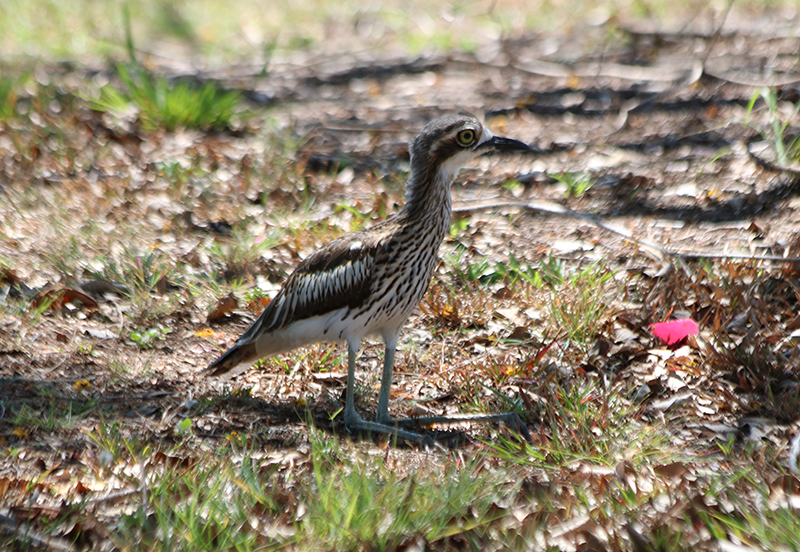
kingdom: Animalia
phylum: Chordata
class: Aves
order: Charadriiformes
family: Burhinidae
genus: Burhinus
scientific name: Burhinus grallarius
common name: Bush stone-curlew
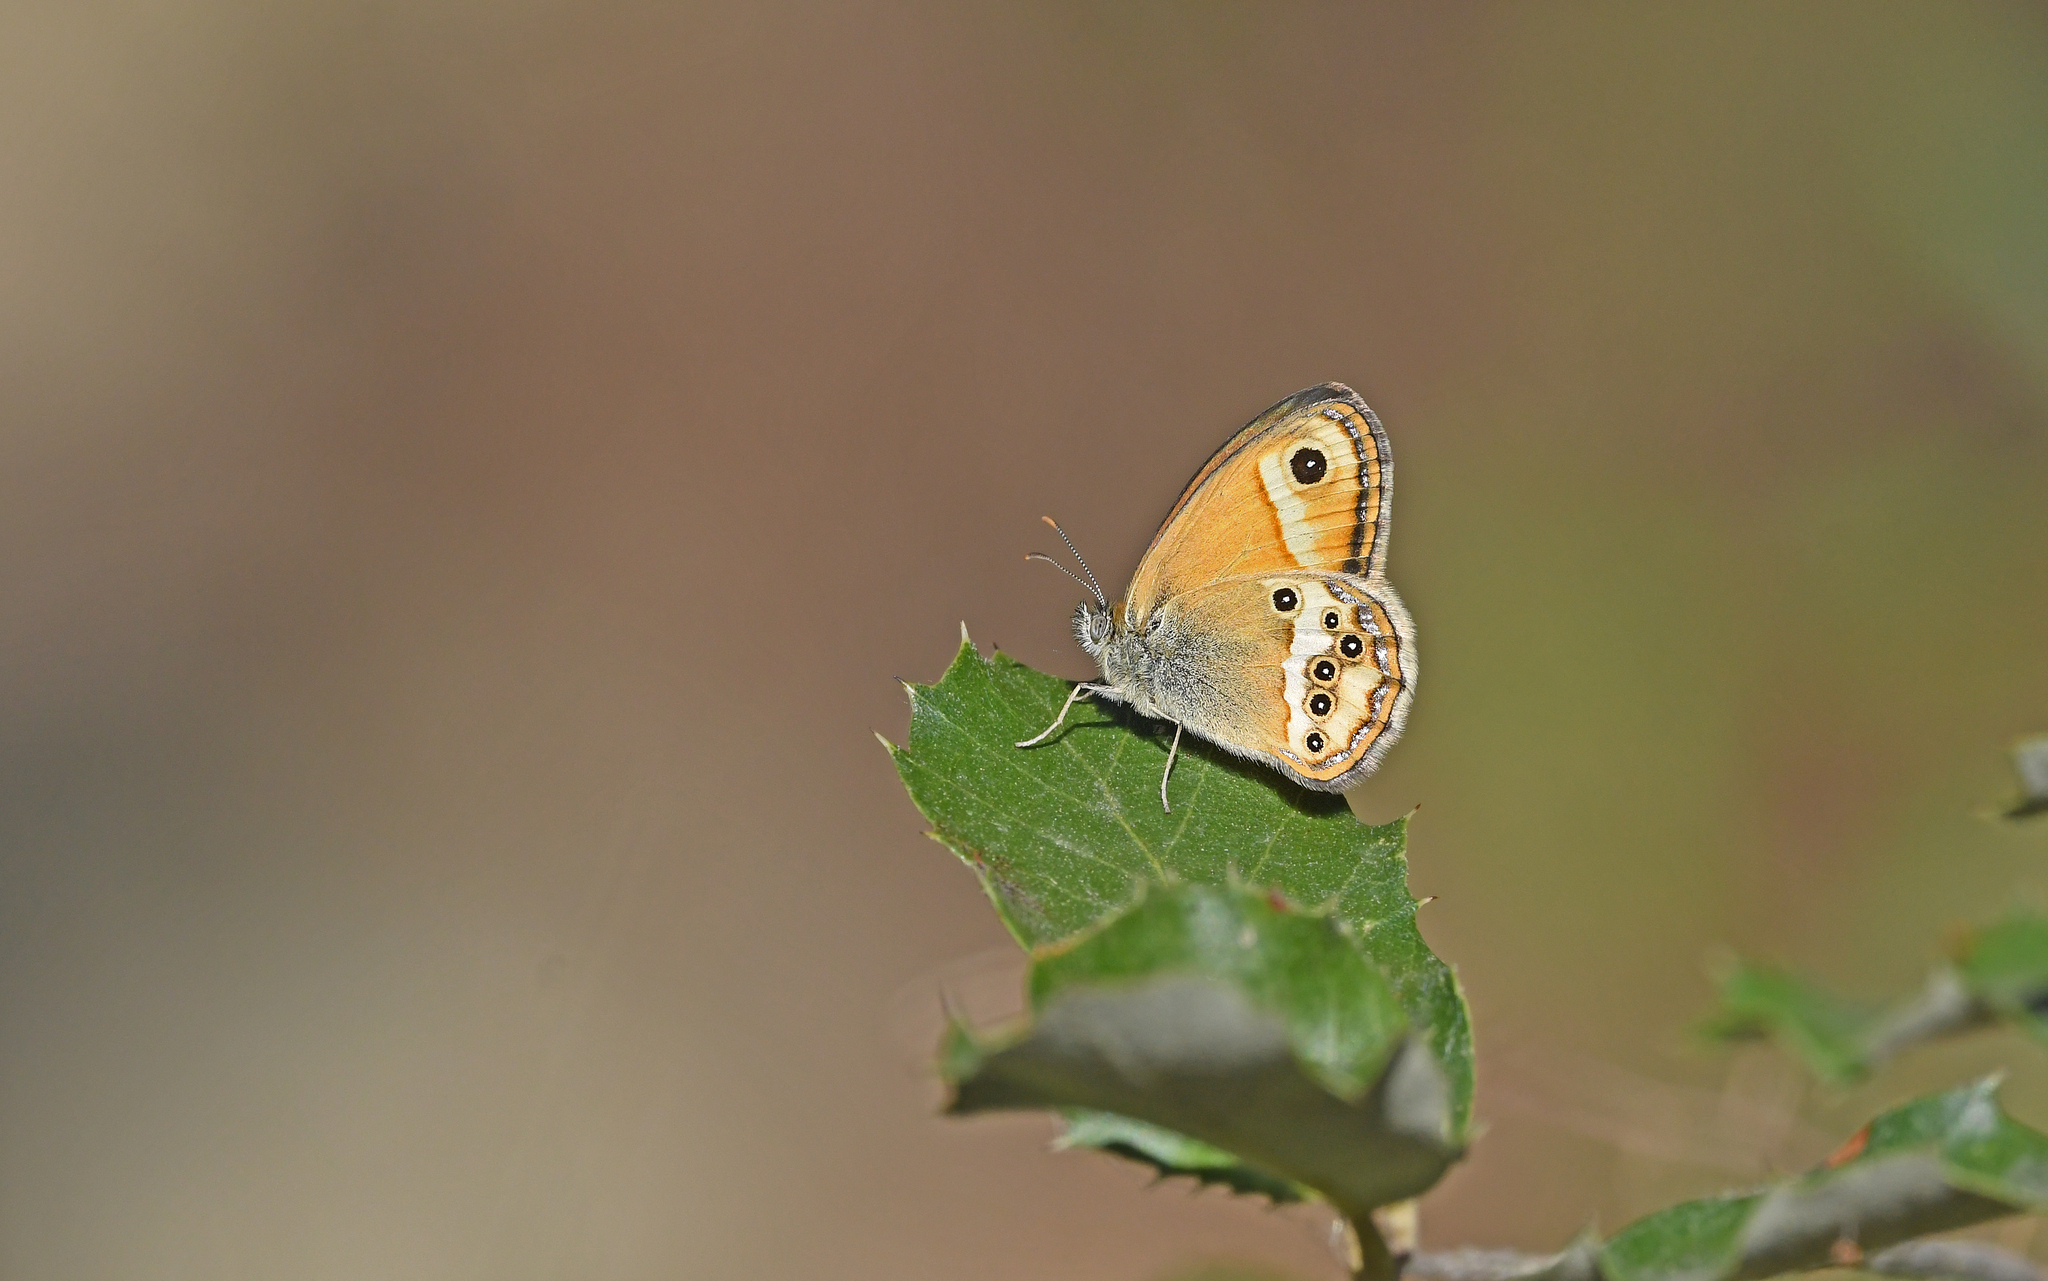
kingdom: Animalia
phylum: Arthropoda
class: Insecta
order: Lepidoptera
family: Nymphalidae
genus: Coenonympha
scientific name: Coenonympha dorus
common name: Dusky heath
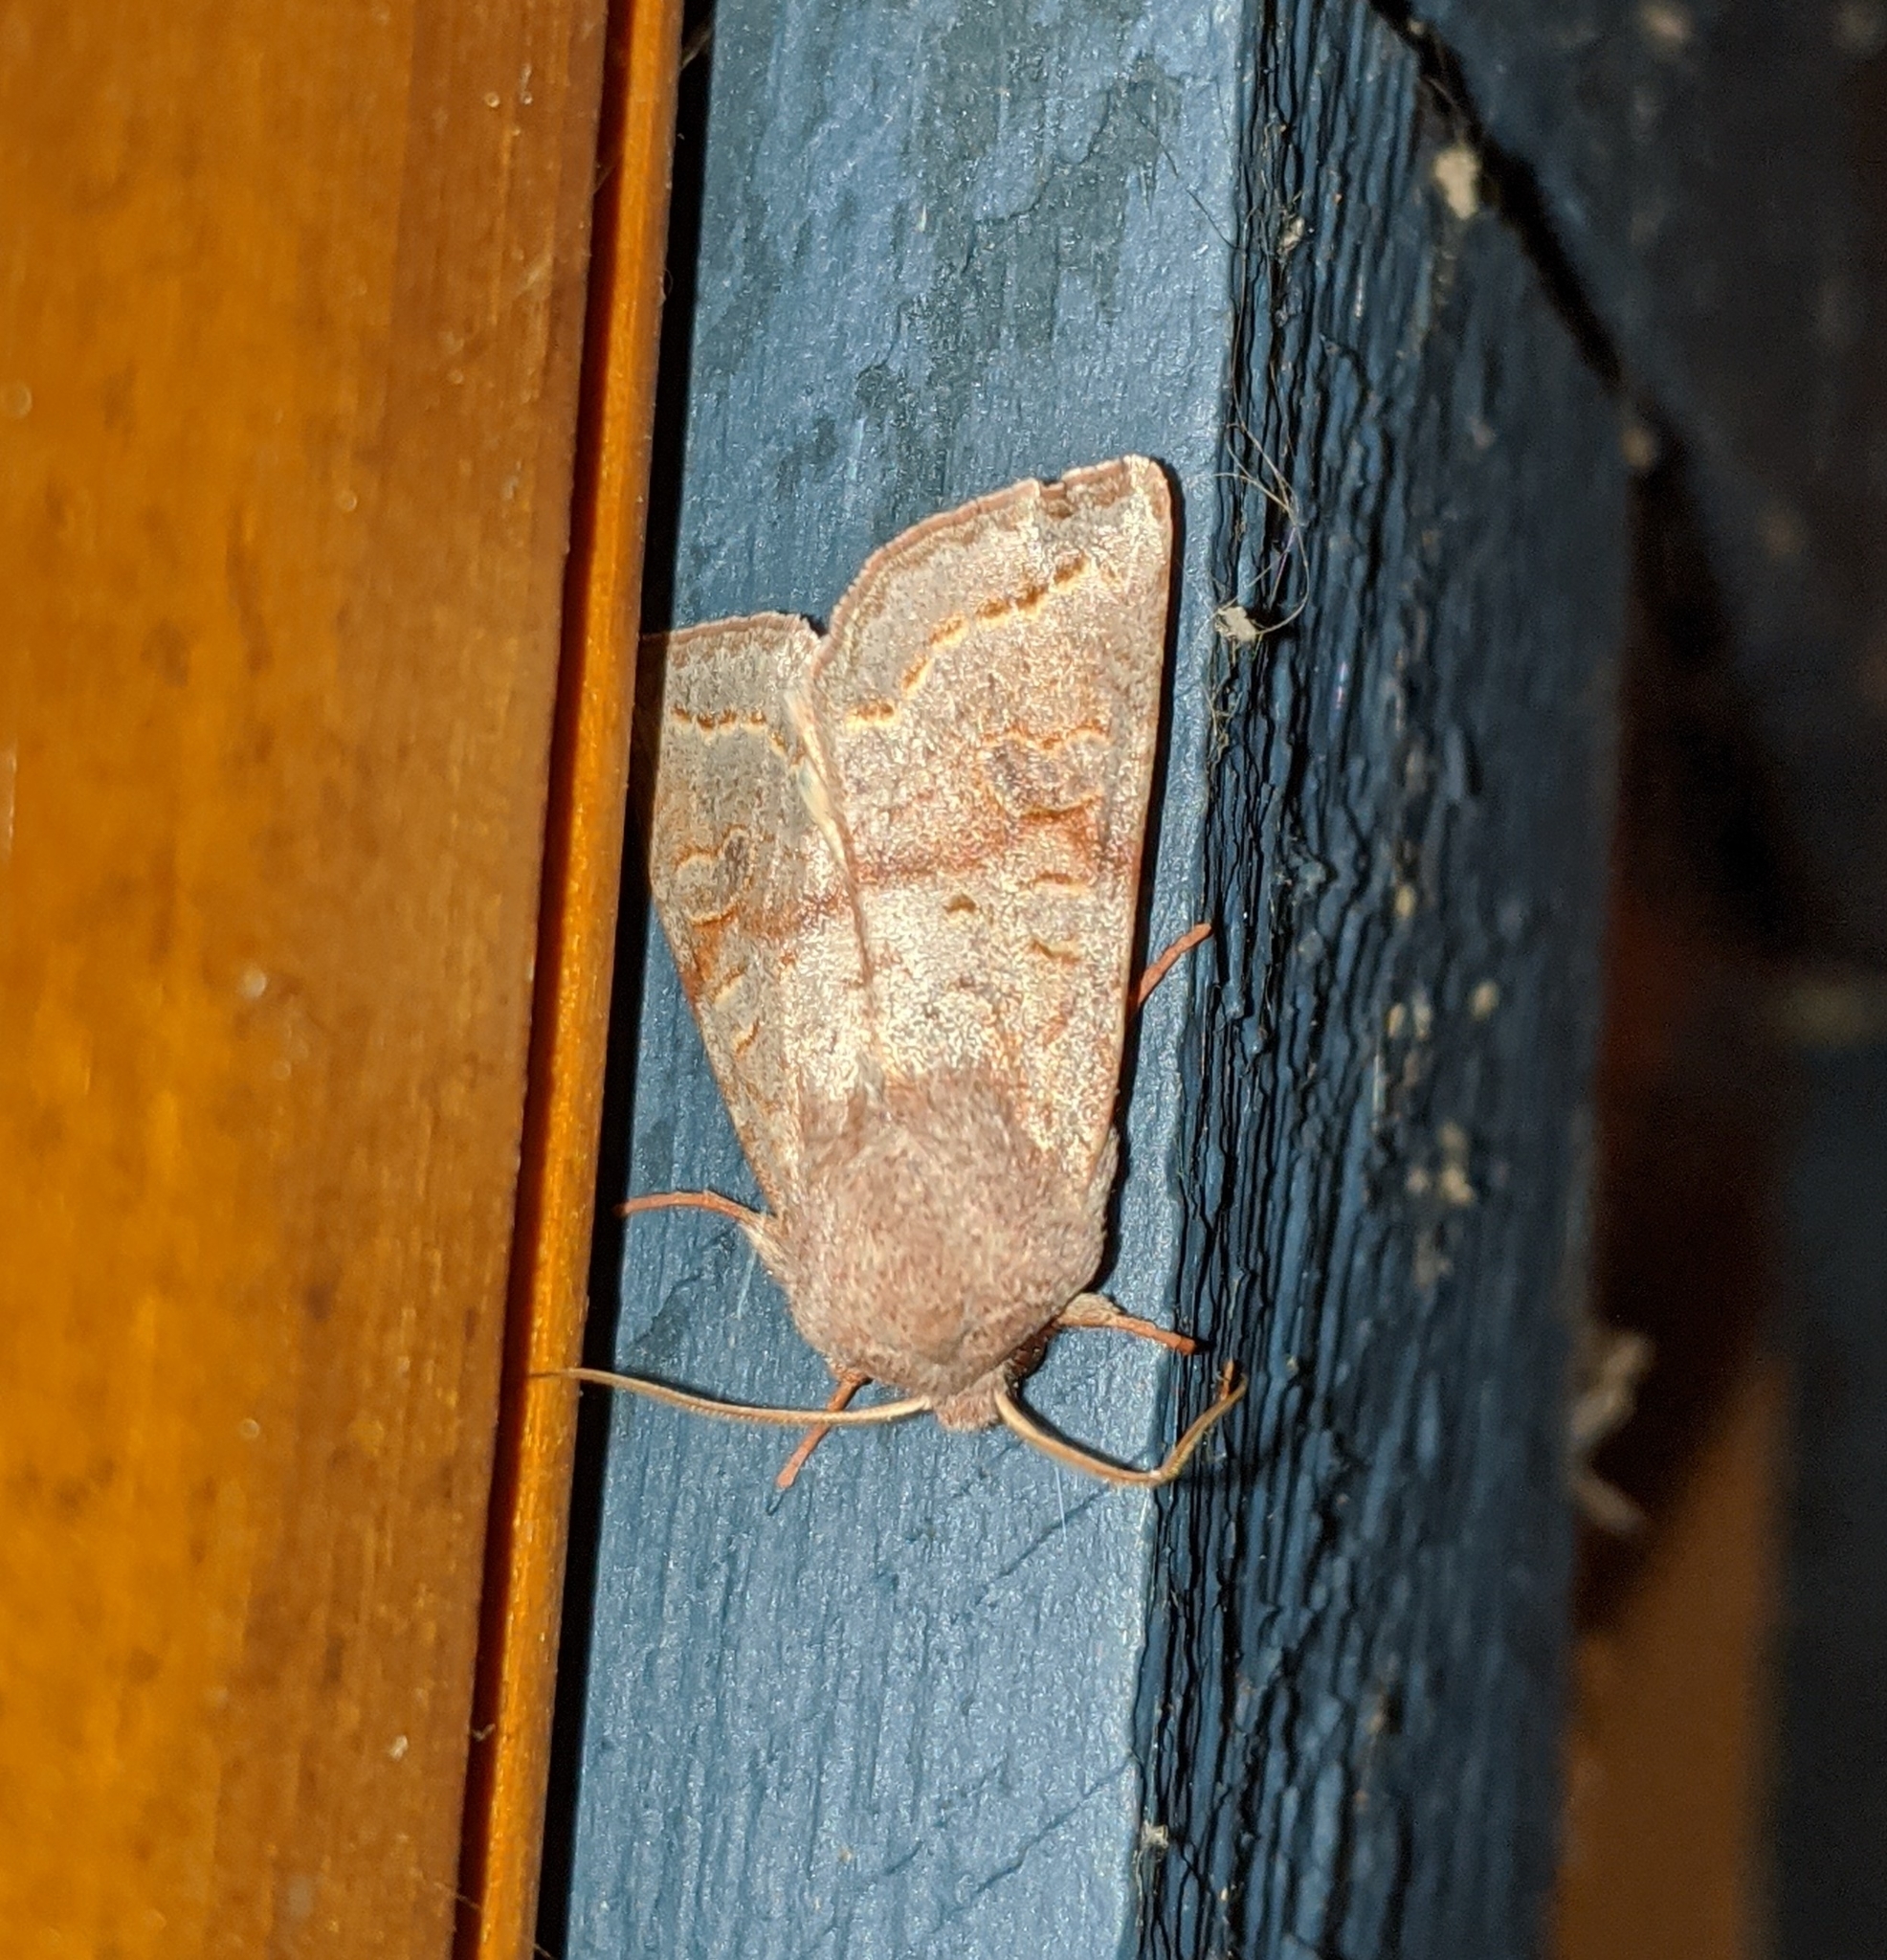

----------

STATED PROBLEM:
Rewrite every line of the listing above as a Markdown table with two columns, Row for the row number and Line for the text, omitting blank lines. Leave the pictures out of the table.

RESPONSE TO THE EXERCISE:
| Row | Line |
|---|---|
| 1 | kingdom: Animalia |
| 2 | phylum: Chordata |
| 3 | class: Aves |
| 4 | order: Charadriiformes |
| 5 | family: Burhinidae |
| 6 | genus: Burhinus |
| 7 | scientific name: Burhinus grallarius |
| 8 | common name: Bush stone-curlew |
| 9 | kingdom: Animalia |
| 10 | phylum: Arthropoda |
| 11 | class: Insecta |
| 12 | order: Lepidoptera |
| 13 | family: Nymphalidae |
| 14 | genus: Coenonympha |
| 15 | scientific name: Coenonympha dorus |
| 16 | common name: Dusky heath |